:: SOURCE EXCERPT ::

[at-l] Regrets

Felix J AThiker at smithville.net
Fri Dec 16 10:04:05 CST 2011

You know how sometimes a person will enter your life for a 
little while and then leave your life for some reason. And, 
even though they aren't in your life actively anymore, you 
still think about them, or your time with them, what you 
learned from and with them, what you experienced together, 
nearly everyday. The reasons they aren't actively in your 
life can be good, bad or indifferent. Usually it's just the 
way it is. The way it turns out.  People are busy and have 
their lives to live and the next thing you know fifteen 
years have gone by.

Back in August of 1998 a guy came into my life while I was 
hiking the AT.  I was initially intimidated by him a little. 
The intimidation was not because I thought he was going to 
cause me harm. It was because I had so much respect for him, 
what he had done and what he was doing, that I wasn't 
certain I was worthy of hiking with him.

The AT, in the wonderful way it works its magic, made it be 
that he and I would hike together for a time. In that time, 
the respect increased. The respect turned to love. And, the 
love to a spiritual connection unlike any other I've ever had.

:::
:: ITEMS ::

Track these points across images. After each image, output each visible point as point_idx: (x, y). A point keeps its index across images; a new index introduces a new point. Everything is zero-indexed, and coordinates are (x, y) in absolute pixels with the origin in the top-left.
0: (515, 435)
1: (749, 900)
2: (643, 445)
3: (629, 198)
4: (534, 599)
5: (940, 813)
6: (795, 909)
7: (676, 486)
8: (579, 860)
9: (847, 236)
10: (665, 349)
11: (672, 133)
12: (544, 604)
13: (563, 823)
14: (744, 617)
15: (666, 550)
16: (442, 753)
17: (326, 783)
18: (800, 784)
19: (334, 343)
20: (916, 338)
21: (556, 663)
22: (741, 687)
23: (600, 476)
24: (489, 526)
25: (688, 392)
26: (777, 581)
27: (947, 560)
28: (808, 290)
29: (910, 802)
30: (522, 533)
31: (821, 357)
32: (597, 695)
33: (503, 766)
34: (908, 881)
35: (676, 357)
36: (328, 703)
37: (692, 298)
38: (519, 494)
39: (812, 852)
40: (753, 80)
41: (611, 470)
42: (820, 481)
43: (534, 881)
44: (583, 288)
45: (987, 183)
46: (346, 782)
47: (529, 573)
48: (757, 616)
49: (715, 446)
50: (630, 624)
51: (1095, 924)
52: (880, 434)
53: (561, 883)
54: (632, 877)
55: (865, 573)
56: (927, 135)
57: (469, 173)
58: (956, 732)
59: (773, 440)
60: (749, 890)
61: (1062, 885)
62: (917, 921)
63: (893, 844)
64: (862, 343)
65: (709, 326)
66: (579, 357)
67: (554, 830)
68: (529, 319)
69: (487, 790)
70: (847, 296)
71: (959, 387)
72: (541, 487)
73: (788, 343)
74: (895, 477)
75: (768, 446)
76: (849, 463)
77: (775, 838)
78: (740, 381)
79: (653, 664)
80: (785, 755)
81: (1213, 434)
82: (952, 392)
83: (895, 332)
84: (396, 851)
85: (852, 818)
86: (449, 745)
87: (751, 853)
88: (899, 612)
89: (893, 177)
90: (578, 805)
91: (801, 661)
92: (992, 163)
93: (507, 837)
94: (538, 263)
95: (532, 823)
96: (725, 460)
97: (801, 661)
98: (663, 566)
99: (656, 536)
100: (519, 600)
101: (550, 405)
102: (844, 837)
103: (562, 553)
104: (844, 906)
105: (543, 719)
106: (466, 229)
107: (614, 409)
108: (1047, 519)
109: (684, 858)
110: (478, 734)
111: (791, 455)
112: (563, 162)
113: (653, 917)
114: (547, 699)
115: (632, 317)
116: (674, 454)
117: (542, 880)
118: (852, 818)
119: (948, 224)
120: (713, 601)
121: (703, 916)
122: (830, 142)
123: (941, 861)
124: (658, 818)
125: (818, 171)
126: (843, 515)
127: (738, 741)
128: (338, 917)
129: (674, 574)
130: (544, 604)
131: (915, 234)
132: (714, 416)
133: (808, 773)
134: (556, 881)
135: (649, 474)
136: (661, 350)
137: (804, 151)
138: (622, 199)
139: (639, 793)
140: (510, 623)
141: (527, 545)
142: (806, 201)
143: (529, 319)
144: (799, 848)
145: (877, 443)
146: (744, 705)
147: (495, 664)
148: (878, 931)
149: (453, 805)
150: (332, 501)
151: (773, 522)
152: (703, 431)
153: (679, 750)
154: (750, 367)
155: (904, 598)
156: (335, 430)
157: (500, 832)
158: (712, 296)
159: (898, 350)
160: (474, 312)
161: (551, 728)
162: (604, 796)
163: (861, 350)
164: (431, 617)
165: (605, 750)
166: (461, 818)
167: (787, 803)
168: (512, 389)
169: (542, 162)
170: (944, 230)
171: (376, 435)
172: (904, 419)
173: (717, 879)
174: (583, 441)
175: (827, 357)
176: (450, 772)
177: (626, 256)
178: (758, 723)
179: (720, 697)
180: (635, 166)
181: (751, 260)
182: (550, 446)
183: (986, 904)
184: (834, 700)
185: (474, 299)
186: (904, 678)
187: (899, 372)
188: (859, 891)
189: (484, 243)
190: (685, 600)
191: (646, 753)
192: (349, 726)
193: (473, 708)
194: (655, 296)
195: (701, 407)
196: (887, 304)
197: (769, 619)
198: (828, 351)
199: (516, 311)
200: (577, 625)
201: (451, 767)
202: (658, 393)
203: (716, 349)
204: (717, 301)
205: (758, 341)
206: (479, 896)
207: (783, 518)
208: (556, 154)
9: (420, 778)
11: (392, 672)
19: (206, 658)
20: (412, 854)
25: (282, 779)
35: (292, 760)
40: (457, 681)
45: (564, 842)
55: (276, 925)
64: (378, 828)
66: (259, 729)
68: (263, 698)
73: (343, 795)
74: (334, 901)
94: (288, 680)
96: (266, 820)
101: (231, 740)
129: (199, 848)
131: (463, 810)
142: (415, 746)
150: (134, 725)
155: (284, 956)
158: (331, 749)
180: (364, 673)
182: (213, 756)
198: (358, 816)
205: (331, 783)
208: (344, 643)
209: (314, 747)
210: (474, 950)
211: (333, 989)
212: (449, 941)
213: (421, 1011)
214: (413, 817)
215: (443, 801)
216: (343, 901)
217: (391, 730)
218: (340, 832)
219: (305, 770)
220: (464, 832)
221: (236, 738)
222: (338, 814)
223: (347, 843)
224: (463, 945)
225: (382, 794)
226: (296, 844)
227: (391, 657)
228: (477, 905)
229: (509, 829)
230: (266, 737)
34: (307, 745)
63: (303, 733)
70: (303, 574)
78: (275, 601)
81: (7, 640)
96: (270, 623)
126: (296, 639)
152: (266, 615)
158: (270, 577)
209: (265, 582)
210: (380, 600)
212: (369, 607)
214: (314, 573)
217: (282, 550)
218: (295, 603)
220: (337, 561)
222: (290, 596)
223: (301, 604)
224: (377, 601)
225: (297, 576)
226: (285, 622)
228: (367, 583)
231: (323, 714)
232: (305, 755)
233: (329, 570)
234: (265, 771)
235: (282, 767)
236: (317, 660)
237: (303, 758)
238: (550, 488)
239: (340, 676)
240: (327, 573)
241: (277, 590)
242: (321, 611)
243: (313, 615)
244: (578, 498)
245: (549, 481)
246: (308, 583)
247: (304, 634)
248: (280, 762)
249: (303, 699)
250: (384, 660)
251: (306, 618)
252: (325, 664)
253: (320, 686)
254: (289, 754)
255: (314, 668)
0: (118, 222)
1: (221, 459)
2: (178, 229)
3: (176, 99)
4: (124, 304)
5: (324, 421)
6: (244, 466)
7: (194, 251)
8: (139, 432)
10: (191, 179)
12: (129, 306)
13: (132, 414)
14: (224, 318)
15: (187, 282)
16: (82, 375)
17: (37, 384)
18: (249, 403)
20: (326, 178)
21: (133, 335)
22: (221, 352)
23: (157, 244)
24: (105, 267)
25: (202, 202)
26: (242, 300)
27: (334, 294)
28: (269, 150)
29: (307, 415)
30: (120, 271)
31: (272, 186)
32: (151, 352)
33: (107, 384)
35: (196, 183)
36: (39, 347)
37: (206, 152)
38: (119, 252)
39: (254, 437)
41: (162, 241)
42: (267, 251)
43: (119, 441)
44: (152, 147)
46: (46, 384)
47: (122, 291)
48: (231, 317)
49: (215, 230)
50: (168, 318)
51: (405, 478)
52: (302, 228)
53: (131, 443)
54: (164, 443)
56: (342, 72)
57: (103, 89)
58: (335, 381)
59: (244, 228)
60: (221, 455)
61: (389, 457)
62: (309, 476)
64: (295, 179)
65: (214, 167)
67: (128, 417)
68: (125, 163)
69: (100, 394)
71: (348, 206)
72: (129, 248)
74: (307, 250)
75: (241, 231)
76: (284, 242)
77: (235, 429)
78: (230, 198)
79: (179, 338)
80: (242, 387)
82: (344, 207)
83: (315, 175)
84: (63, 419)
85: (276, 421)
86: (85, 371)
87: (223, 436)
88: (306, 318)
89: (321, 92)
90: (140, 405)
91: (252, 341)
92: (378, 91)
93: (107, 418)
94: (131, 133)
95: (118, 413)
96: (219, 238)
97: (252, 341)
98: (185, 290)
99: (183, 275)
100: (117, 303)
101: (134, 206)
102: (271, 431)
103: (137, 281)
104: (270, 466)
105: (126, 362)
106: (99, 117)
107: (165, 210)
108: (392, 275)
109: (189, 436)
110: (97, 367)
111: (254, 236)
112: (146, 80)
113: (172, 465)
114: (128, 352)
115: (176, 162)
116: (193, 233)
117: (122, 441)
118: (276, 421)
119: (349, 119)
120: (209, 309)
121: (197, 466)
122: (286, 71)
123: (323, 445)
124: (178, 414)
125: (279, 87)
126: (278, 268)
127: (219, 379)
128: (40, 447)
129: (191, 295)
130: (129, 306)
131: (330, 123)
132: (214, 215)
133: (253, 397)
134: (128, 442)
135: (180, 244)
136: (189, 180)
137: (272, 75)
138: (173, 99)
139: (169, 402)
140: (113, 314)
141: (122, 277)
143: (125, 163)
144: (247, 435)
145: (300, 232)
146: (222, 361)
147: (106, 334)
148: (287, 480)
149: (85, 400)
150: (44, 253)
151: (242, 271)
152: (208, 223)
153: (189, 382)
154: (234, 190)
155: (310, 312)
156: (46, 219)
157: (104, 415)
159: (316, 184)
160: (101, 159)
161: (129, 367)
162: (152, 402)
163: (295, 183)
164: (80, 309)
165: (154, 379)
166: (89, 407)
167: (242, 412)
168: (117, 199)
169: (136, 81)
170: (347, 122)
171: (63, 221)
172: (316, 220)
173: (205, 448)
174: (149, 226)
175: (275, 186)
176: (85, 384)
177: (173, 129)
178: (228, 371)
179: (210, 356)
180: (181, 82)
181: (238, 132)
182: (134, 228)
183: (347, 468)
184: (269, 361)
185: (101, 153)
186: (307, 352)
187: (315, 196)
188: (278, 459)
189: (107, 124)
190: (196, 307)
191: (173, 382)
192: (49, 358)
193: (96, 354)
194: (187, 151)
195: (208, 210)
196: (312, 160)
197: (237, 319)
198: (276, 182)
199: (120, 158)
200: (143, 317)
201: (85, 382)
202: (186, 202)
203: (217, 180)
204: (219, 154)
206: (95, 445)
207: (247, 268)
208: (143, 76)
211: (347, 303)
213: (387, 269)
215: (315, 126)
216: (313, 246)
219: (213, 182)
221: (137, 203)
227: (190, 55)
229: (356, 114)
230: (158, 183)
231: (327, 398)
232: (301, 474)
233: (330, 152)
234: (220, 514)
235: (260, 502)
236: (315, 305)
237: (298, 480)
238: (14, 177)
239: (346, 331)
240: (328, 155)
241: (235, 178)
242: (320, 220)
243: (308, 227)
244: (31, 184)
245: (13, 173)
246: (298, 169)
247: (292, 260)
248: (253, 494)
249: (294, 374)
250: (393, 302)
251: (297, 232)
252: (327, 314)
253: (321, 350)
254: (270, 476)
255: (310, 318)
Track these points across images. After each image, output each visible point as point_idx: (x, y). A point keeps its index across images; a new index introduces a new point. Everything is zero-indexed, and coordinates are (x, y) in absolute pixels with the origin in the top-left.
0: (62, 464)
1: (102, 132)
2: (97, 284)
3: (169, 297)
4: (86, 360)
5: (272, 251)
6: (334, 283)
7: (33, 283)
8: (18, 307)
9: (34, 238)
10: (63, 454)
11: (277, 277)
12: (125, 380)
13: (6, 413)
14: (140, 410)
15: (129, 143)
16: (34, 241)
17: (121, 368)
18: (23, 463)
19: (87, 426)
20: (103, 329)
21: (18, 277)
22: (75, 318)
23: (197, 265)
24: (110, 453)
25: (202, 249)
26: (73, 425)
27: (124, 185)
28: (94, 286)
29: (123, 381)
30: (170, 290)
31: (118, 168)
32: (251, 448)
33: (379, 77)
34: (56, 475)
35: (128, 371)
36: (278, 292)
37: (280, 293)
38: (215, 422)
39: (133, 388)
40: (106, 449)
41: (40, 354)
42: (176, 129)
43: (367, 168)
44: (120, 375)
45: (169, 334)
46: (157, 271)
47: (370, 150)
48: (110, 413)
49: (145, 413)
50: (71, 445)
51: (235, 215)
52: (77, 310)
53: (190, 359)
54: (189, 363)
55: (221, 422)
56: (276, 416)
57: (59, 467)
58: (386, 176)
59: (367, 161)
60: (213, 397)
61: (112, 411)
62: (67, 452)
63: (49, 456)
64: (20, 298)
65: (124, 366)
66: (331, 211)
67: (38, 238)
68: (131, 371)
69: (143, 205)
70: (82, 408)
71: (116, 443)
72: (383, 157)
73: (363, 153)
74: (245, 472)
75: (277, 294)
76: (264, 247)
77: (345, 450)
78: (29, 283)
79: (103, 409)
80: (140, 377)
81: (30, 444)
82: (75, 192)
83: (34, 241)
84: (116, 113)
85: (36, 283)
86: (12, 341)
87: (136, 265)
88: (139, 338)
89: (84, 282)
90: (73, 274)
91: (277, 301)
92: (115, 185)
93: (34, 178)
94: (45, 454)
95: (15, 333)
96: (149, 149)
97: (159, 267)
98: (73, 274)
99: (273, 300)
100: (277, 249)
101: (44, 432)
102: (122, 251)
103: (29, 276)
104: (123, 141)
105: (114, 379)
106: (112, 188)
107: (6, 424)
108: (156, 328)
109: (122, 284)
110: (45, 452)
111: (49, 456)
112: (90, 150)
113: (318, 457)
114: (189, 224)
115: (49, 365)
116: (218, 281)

:::

• [PROBLEMS TO SOLVE]:
[A] In the Regrets post, when did the guy first come into the writer's life?
[B] Set down the part of the Regrets post starting at "Felix J AThiker" and ending at "have gone by.".
[C] Rewrite the paragraph of the Regrets post that begins "Back in August of 1998" more briefly, keeping its main facts.

• [ANSWERS TO THE EXERCISE]:
[A] In August of 1998, while the writer was hiking the AT.

[B]
Felix J AThiker at smithville.net
Fri Dec 16 10:04:05 CST 2011

You know how sometimes a person will enter your life for a 
little while and then leave your life for some reason. And, 
even though they aren't in your life actively anymore, you 
still think about them, or your time with them, what you 
learned from and with them, what you experienced together, 
nearly everyday. The reasons they aren't actively in your 
life can be good, bad or indifferent. Usually it's just the 
way it is. The way it turns out.  People are busy and have 
their lives to live and the next thing you know fifteen 
years have gone by.

[C] In August 1998, while hiking the AT, the writer met a guy and was at first a little intimidated by him. This was not from any fear of harm. The writer respected him so much for what he had done and was doing that the writer felt unsure of being worthy of hiking with him.